▶ **PROBLEM**
Please render the lines starting at the one that contains "позитивные копии по" and ending at the one that contains "Копирование чертежей в Москве: виды" as a JSON list of strings, one string per line, with blank lines left out.

──────────────────────────────

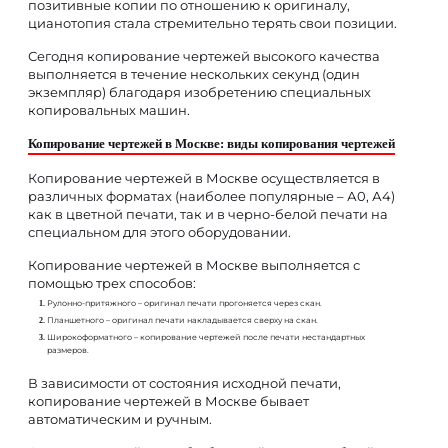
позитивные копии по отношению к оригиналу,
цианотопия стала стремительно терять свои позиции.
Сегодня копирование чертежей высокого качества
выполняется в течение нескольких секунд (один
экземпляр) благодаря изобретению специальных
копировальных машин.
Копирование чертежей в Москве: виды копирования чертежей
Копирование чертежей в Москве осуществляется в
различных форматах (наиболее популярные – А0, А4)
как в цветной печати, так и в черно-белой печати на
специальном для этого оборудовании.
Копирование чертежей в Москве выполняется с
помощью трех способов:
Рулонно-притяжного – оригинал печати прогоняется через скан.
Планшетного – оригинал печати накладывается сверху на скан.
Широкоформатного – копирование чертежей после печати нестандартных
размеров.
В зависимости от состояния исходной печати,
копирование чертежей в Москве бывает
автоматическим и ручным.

──────────────────────────────

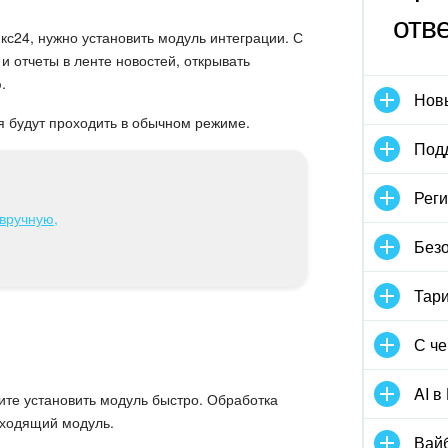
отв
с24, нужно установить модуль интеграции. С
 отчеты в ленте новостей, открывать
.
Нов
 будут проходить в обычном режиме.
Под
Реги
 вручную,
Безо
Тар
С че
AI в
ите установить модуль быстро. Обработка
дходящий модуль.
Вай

──────────────────────────────

▶ **RESULT OF THE TASK**
[
  "позитивные копии по отношению к оригиналу,",
  "цианотопия стала стремительно терять свои позиции.",
  "Сегодня копирование чертежей высокого качества",
  "выполняется в течение нескольких секунд (один",
  "экземпляр) благодаря изобретению специальных",
  "копировальных машин.",
  "Копирование чертежей в Москве: виды копирования чертежей"
]